Whilst Lee Scratch Perry is hardly a household name, there can be few people on the planet that have not been touched by his work or the ripples in the musical pond that have been caused by the sonic stones he has dropped in it.
This film is the culmination of footage collected by the makers over fifteen years. If you are not familiar with the man, don’t expect to a chronological documentary detailing his life and his work. This is more a collage mixing animation, interviews with people he has influenced and conversations with the man himself. The result is an insight into the workings of the mind of a man who straddles the border between genius and madman.
There must be a side to Perry that is a functioning human being that can dress himself and go to the shop, but he comes across as being constantly one fish away from being sectioned. One minute he is stashing ceremonial swords in his studio in case he has to fight off the devil, the next he is in the sea chanting about vampires; one minute he is painting his shoes and putting money in the sole so he can walk on the queen’s head, the next he is setting fire to things.
One thing is constant though, he is always creating art in one form or another – be it music, sculptures or decorating his studio. Even walking down the road or going for a dip in the sea turns into a piece of performance art – and we get the impression it is not just for the cameras.
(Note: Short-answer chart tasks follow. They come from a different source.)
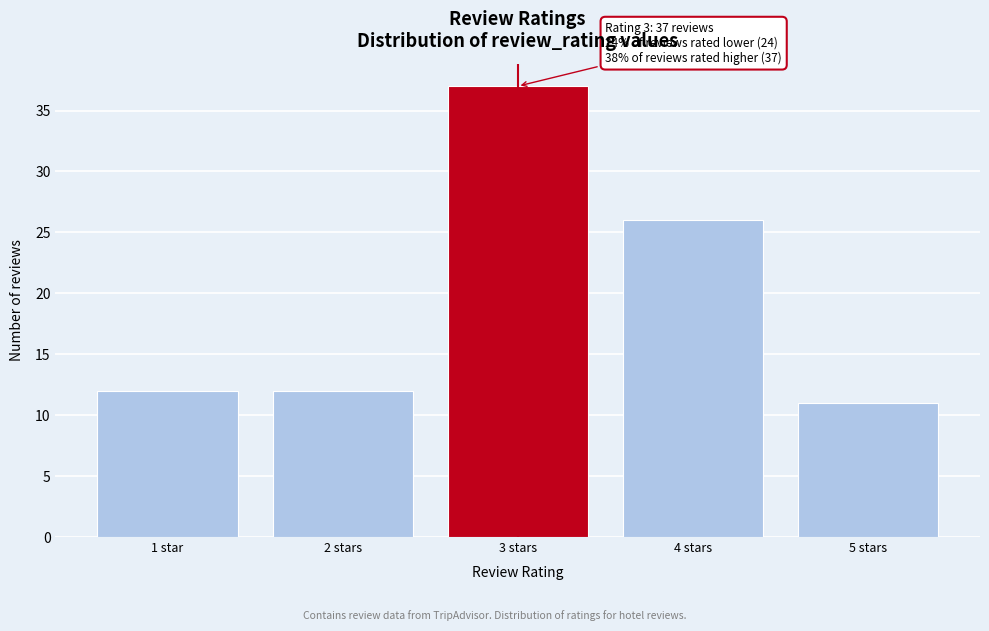

Reading right to left, what are all the values shown in this chart?

11	26	37	12	12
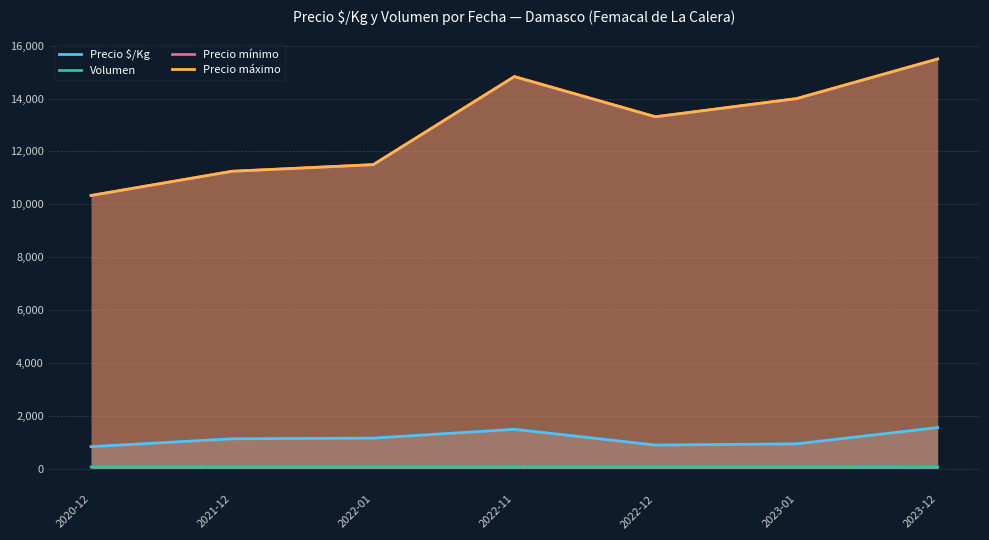

True or false: Precio mínimo has more than 0 interior local peaks.

True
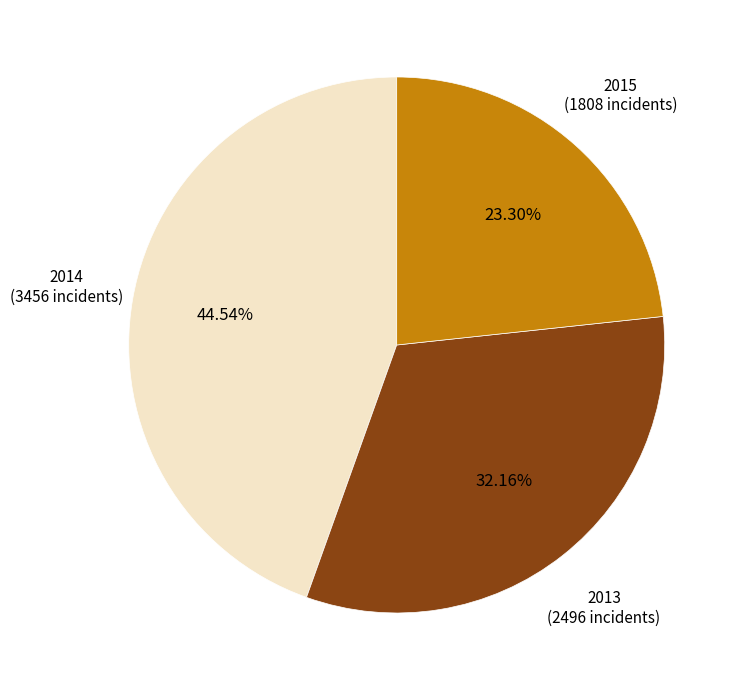

Does 2015 represent more than half of the total?

No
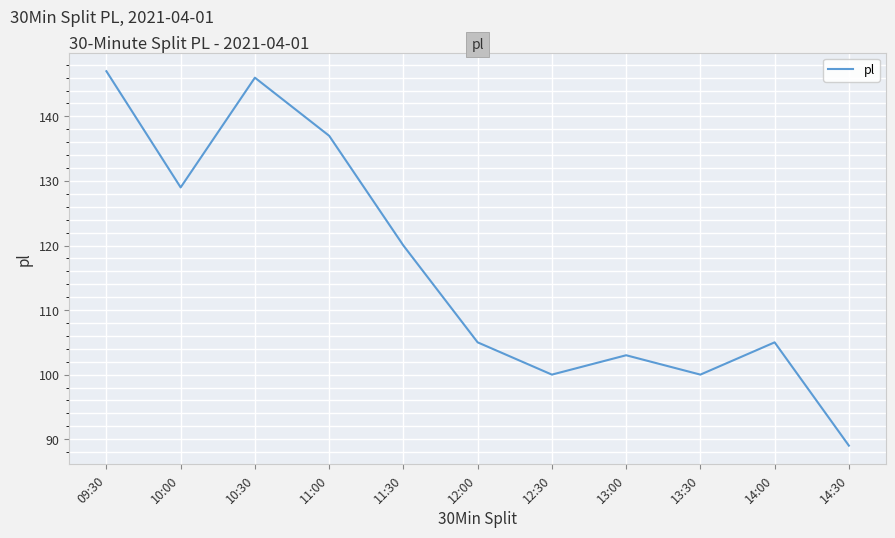

What position from the right is 11:30?

7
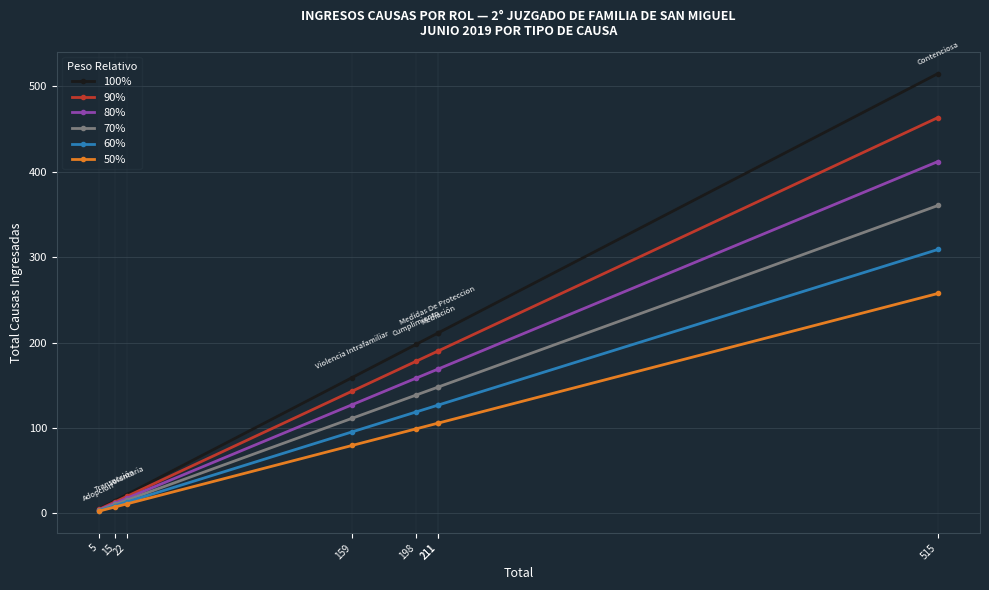

Count the number of categories in the chart.

8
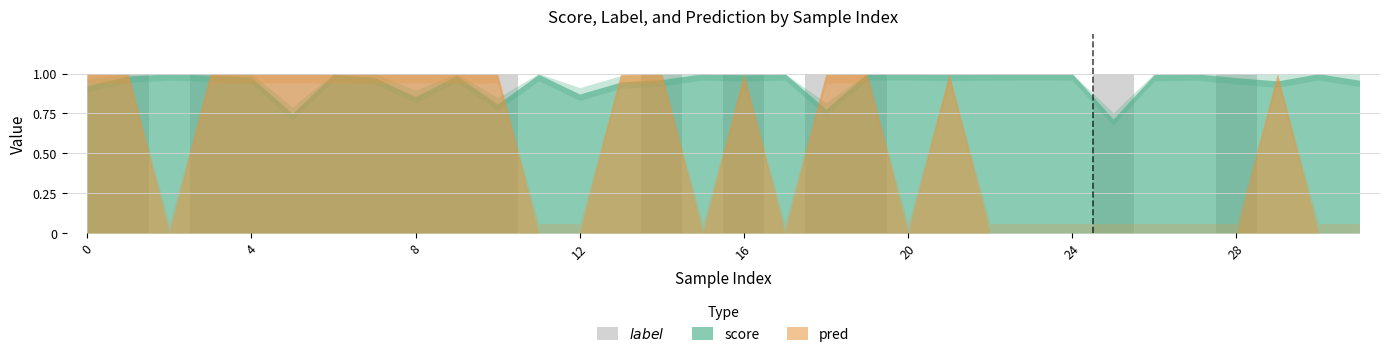

At which category does pred reach its first local valley?

2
The film is subtitled throughout, even though he is speaking in English; such is the depth of his Jamaican Patwa.
In amongst the stories of vampires, Jah and Haile Selassie, we get the odd tale of the early years of dub and his relationship with Bob Marley (which did not end well). We also get contributions from the likes of Youth, Dennis Bovell, Adrian Sherwood and the Mad Professor – old school Jamaican contributors are noticeable by their absence.
There are scenes of Perry in the studio with the Orb, and you can tell from the looks on their faces that they are in awe of his genius – but even that descends into dancing around the campfire.
To fully appreciate the film, you have to know who Lee Perry is. This aint for beginners. However, if you are familiar with the man, this film brushes aside trivialities like chronology and history and lets you peek inside the brain of one of the most important musical artists of the late 20th Century – and indeed the early 21st.